*** Opening of GIVEN RECORDS ***

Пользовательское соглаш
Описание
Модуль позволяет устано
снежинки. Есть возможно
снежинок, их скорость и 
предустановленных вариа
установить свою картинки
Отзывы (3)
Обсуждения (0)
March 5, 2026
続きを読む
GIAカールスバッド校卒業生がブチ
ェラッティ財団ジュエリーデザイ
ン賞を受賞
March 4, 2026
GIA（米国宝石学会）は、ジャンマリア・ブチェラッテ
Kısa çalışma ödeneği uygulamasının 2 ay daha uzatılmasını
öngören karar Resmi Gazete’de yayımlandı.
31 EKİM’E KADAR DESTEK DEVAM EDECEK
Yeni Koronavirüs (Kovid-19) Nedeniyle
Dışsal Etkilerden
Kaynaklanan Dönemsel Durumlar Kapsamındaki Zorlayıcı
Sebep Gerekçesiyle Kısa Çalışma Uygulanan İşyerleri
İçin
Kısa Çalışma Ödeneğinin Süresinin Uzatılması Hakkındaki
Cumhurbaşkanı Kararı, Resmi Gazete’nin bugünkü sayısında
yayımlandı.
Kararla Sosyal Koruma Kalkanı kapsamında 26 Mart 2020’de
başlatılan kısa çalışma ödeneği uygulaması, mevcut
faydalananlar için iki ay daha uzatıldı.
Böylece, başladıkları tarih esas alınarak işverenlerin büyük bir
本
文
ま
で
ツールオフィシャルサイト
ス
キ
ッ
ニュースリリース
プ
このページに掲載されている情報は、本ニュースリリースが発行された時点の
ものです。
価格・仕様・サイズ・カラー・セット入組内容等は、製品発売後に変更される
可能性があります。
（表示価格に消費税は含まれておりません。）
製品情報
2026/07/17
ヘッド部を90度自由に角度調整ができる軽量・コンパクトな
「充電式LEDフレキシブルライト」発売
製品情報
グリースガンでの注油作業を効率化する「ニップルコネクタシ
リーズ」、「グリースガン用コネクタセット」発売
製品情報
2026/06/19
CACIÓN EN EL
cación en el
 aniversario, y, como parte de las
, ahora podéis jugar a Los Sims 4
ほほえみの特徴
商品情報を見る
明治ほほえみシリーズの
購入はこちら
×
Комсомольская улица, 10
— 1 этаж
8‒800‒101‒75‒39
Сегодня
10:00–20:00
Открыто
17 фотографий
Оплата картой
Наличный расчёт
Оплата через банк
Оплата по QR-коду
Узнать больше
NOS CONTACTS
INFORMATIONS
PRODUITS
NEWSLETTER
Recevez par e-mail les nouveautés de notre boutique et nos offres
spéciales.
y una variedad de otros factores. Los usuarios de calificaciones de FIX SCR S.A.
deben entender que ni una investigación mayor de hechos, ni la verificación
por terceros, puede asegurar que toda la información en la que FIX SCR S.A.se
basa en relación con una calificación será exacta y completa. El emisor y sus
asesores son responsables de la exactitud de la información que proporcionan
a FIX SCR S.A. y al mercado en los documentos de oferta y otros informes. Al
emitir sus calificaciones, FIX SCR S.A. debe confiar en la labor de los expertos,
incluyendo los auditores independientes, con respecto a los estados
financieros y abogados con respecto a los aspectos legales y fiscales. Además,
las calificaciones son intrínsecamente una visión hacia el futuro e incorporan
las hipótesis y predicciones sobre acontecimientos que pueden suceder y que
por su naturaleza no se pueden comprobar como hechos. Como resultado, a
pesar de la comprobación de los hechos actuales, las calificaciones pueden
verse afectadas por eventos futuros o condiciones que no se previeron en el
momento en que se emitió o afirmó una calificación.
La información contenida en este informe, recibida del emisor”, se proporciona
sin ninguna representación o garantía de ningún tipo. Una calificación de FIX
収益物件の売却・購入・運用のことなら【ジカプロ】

*** Close of GIVEN RECORDS ***

REQUEST: Write out again, word for word, everything from the very start of the rows above down to the line containing "financieros y abogados", with both the first line and that line included.

TASK SOLUTION:
Пользовательское соглаш
Описание
Модуль позволяет устано
снежинки. Есть возможно
снежинок, их скорость и 
предустановленных вариа
установить свою картинки
Отзывы (3)
Обсуждения (0)
March 5, 2026
続きを読む
GIAカールスバッド校卒業生がブチ
ェラッティ財団ジュエリーデザイ
ン賞を受賞
March 4, 2026
GIA（米国宝石学会）は、ジャンマリア・ブチェラッテ
Kısa çalışma ödeneği uygulamasının 2 ay daha uzatılmasını
öngören karar Resmi Gazete’de yayımlandı.
31 EKİM’E KADAR DESTEK DEVAM EDECEK
Yeni Koronavirüs (Kovid-19) Nedeniyle
Dışsal Etkilerden
Kaynaklanan Dönemsel Durumlar Kapsamındaki Zorlayıcı
Sebep Gerekçesiyle Kısa Çalışma Uygulanan İşyerleri
İçin
Kısa Çalışma Ödeneğinin Süresinin Uzatılması Hakkındaki
Cumhurbaşkanı Kararı, Resmi Gazete’nin bugünkü sayısında
yayımlandı.
Kararla Sosyal Koruma Kalkanı kapsamında 26 Mart 2020’de
başlatılan kısa çalışma ödeneği uygulaması, mevcut
faydalananlar için iki ay daha uzatıldı.
Böylece, başladıkları tarih esas alınarak işverenlerin büyük bir
本
文
ま
で
ツールオフィシャルサイト
ス
キ
ッ
ニュースリリース
プ
このページに掲載されている情報は、本ニュースリリースが発行された時点の
ものです。
価格・仕様・サイズ・カラー・セット入組内容等は、製品発売後に変更される
可能性があります。
（表示価格に消費税は含まれておりません。）
製品情報
2026/07/17
ヘッド部を90度自由に角度調整ができる軽量・コンパクトな
「充電式LEDフレキシブルライト」発売
製品情報
グリースガンでの注油作業を効率化する「ニップルコネクタシ
リーズ」、「グリースガン用コネクタセット」発売
製品情報
2026/06/19
CACIÓN EN EL
cación en el
 aniversario, y, como parte de las
, ahora podéis jugar a Los Sims 4
ほほえみの特徴
商品情報を見る
明治ほほえみシリーズの
購入はこちら
×
Комсомольская улица, 10
— 1 этаж
8‒800‒101‒75‒39
Сегодня
10:00–20:00
Открыто
17 фотографий
Оплата картой
Наличный расчёт
Оплата через банк
Оплата по QR-коду
Узнать больше
NOS CONTACTS
INFORMATIONS
PRODUITS
NEWSLETTER
Recevez par e-mail les nouveautés de notre boutique et nos offres
spéciales.
y una variedad de otros factores. Los usuarios de calificaciones de FIX SCR S.A.
deben entender que ni una investigación mayor de hechos, ni la verificación
por terceros, puede asegurar que toda la información en la que FIX SCR S.A.se
basa en relación con una calificación será exacta y completa. El emisor y sus
asesores son responsables de la exactitud de la información que proporcionan
a FIX SCR S.A. y al mercado en los documentos de oferta y otros informes. Al
emitir sus calificaciones, FIX SCR S.A. debe confiar en la labor de los expertos,
incluyendo los auditores independientes, con respecto a los estados
financieros y abogados con respecto a los aspectos legales y fiscales. Además,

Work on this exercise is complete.